__Provided information__.
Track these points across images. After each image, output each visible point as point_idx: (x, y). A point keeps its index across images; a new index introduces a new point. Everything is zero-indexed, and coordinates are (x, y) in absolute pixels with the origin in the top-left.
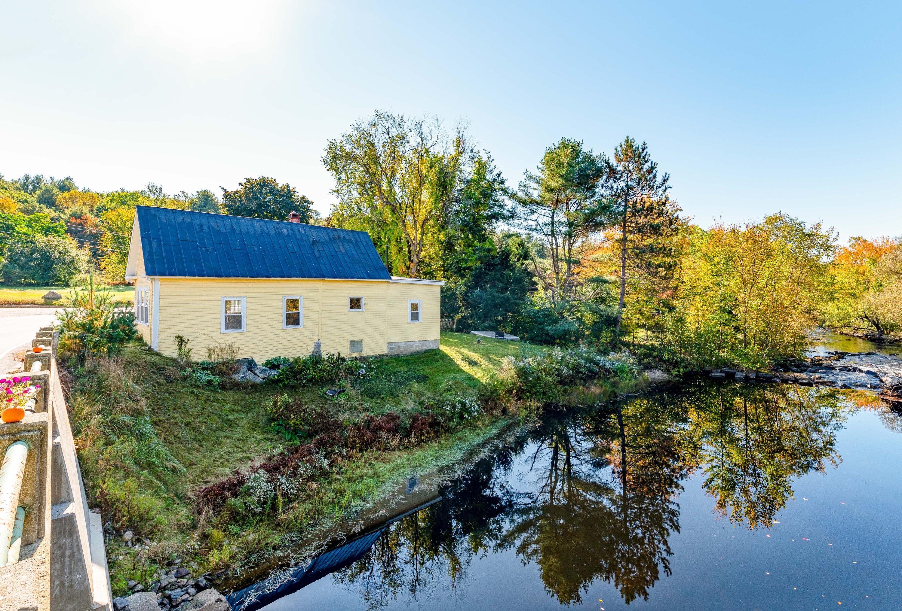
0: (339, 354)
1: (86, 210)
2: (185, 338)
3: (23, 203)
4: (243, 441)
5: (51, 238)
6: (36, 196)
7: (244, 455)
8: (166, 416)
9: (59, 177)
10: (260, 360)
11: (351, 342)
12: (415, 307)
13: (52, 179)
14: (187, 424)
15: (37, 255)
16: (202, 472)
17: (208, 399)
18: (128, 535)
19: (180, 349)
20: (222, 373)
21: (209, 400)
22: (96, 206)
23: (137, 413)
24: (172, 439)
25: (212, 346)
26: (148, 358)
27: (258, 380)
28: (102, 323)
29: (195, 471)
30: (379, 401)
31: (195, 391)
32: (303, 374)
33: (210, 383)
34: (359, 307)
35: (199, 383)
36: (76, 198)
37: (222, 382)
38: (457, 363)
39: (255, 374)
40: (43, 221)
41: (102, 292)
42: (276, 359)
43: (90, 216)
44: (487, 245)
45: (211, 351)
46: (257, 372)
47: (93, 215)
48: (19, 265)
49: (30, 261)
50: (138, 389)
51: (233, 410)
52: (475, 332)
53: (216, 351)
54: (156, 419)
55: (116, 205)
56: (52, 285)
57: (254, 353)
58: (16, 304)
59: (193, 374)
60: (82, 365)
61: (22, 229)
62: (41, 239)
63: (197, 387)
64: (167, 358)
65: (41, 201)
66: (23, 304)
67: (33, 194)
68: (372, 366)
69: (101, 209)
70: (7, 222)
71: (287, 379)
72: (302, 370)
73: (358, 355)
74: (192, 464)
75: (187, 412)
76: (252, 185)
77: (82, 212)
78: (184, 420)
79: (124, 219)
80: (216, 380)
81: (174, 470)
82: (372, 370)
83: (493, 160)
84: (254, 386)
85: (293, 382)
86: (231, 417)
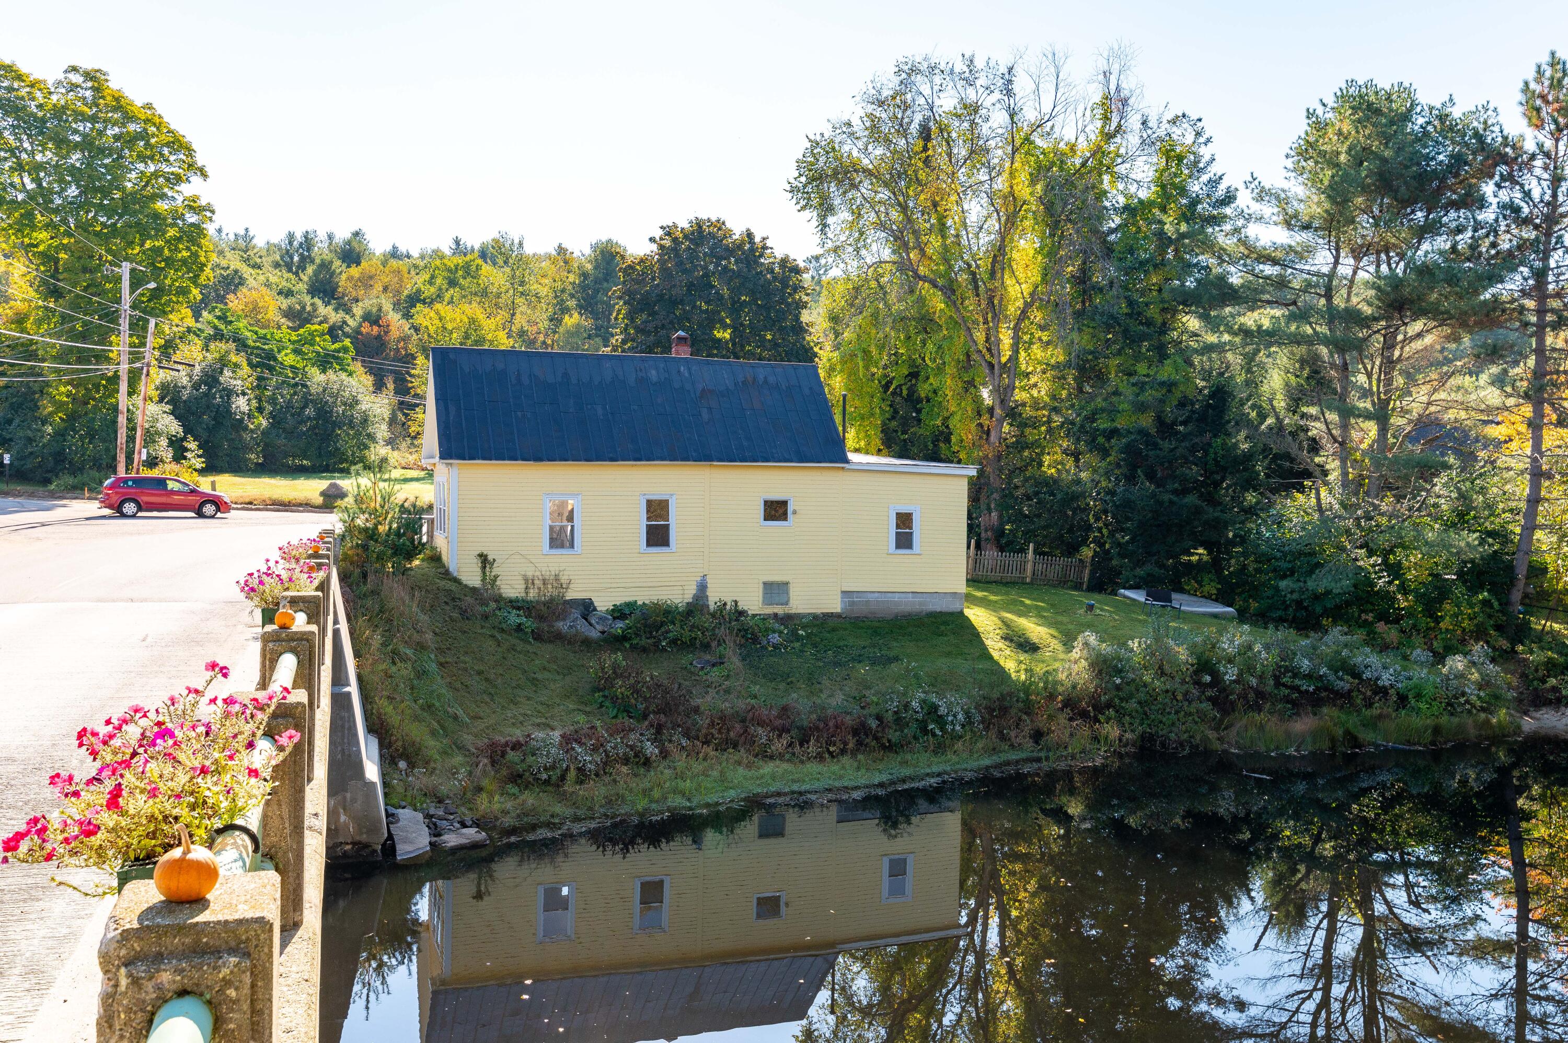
0: (736, 602)
1: (387, 306)
2: (490, 558)
3: (287, 296)
4: (548, 706)
5: (331, 375)
6: (305, 278)
7: (544, 720)
8: (455, 659)
9: (343, 234)
10: (603, 604)
11: (765, 584)
12: (904, 520)
13: (330, 237)
14: (479, 673)
15: (309, 411)
16: (488, 728)
17: (513, 648)
18: (402, 765)
19: (484, 573)
20: (541, 618)
21: (515, 650)
22: (406, 293)
23: (421, 647)
24: (459, 685)
25: (530, 574)
26: (442, 583)
27: (594, 634)
28: (387, 528)
29: (480, 725)
30: (782, 686)
31: (498, 636)
32: (663, 629)
33: (519, 628)
34: (784, 516)
35: (504, 626)
36: (371, 278)
37: (538, 628)
38: (988, 643)
39: (591, 625)
40: (318, 339)
41: (386, 484)
42: (628, 604)
43: (394, 318)
44: (1166, 372)
45: (529, 582)
46: (593, 622)
47: (399, 316)
48: (284, 430)
49: (300, 423)
50: (424, 618)
51: (545, 669)
52: (1128, 593)
53: (536, 582)
54: (443, 660)
55: (440, 289)
56: (333, 471)
57: (594, 591)
58: (285, 505)
59: (497, 612)
60: (365, 583)
61: (288, 358)
62: (317, 378)
63: (502, 631)
64: (466, 586)
65: (314, 290)
66: (294, 505)
67: (301, 275)
68: (800, 632)
69: (415, 299)
70: (266, 347)
71: (637, 635)
72: (662, 624)
73: (780, 610)
74: (477, 717)
75: (482, 660)
76: (675, 240)
77: (380, 310)
78: (476, 668)
79: (449, 326)
80: (529, 624)
81: (456, 718)
82: (799, 638)
83: (1209, 140)
84: (587, 642)
85: (644, 642)
86: (539, 676)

__What is expected__.
Copy the data word for word, from its first line through the line containing "31: (195, 391)", and leave the pictures out of your copy.

__Answer box__.
Track these points across images. After each image, output each visible point as point_idx: (x, y). A point keeps its index across images; a new index introduces a new point. Everything is zero-indexed, and coordinates are (x, y) in absolute pixels with the origin in the top-left.
0: (339, 354)
1: (86, 210)
2: (185, 338)
3: (23, 203)
4: (243, 441)
5: (51, 238)
6: (36, 196)
7: (244, 455)
8: (166, 416)
9: (59, 177)
10: (260, 360)
11: (351, 342)
12: (415, 307)
13: (52, 179)
14: (187, 424)
15: (37, 255)
16: (202, 472)
17: (208, 399)
18: (128, 535)
19: (180, 349)
20: (222, 373)
21: (209, 400)
22: (96, 206)
23: (137, 413)
24: (172, 439)
25: (212, 346)
26: (148, 358)
27: (258, 380)
28: (102, 323)
29: (195, 471)
30: (379, 401)
31: (195, 391)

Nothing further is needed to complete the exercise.